HP Breaking the Law - Moore’s Law That Is

Posted in HP, News by Chris Weber on January 16th, 2007

hp labs announces new nanotechnology chip manufacturing processHewlett-Packard, these days better known for printers than innovation, has announced a breakthrough in chip manufacturing. The new process allows for eight times more gates to be put on each chip while simultaneously cutting power consumption. The nanotechnology also allows for higher fault tolerance and even possible reprogramming of chips even after the parts are installed in consumer electronics.

HP Labs researchers, Greg Snider and Stan Williams, published the news in published in Nanotechnology, a journal of the British Institute of Physics.

The advance allows more field programmable gate arrays (FPGAs) to be packed into a chip. FPGAs are similar to regular logic gates except they can also handle more complex operations. For those of you that didn’t have a computer architecture class, logic gates are the basic building blocks of a computer’s processor. The logic gates manipulate the ones and zero’s of binary to implement basic computer logic.
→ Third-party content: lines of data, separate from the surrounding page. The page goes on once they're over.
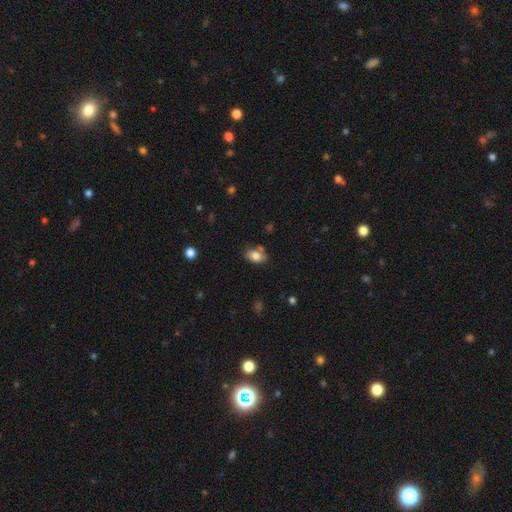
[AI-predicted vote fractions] smooth 81%, featured or disk 10%, star or artifact 9%. Down the decision tree: how rounded — in between (85%); merging — none (67%).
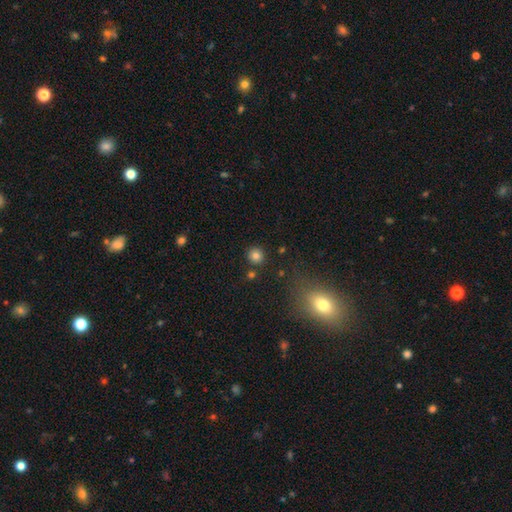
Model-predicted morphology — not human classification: A smooth galaxy with no disk features (81%) that is round (93%).

Vote fractions:
- Smooth or featured? smooth: 81% / star or artifact: 13% / featured or disk: 7%
- How rounded? round: 93% / in between: 6% / cigar-shaped: 1%
- Merging? none: 86% / minor disturbance: 7% / merger: 5% / major disturbance: 2%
The breakthrough has come at a time when many experts have predicted the end of Moore’s Law and the possible results for the computer industry. According to Williams, an HP Senior Fellow and director, Quantum Science Research, HP Labs, “As conventional chip electronics continue to shrink, Moore’s Law is on a collision course with the laws of physics. Excessive heating and defective device operation arise at the nanoscale. What we’ve been able to do is combine conventional CMOS technology with nanoscale switching devices in a hybrid circuit to increase effective transistor density, reduce power dissipation, and dramatically improve tolerance to defective devices.”
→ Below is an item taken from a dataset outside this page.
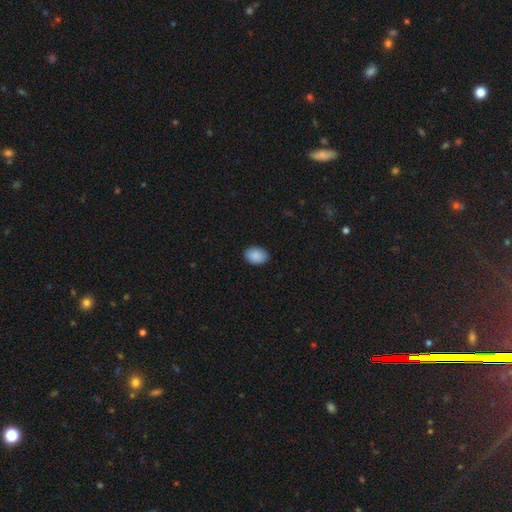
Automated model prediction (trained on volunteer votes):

Another feature of the chips is that they will function effectively even with 20% of the connections randomly broken. This is important in chip manufacturing as increasing demands for high tolerances are making chip production more expensive. According to Snider, senior architect, Quantum Science Research, HP Labs, “The expense of fabricating chips is increasing dramatically with the demands of increasing manufacturing tolerances. We believe this approach could increase the usable device density of FPGAs by a factor of eight, using tolerances that are no greater than those required of today’s devices.”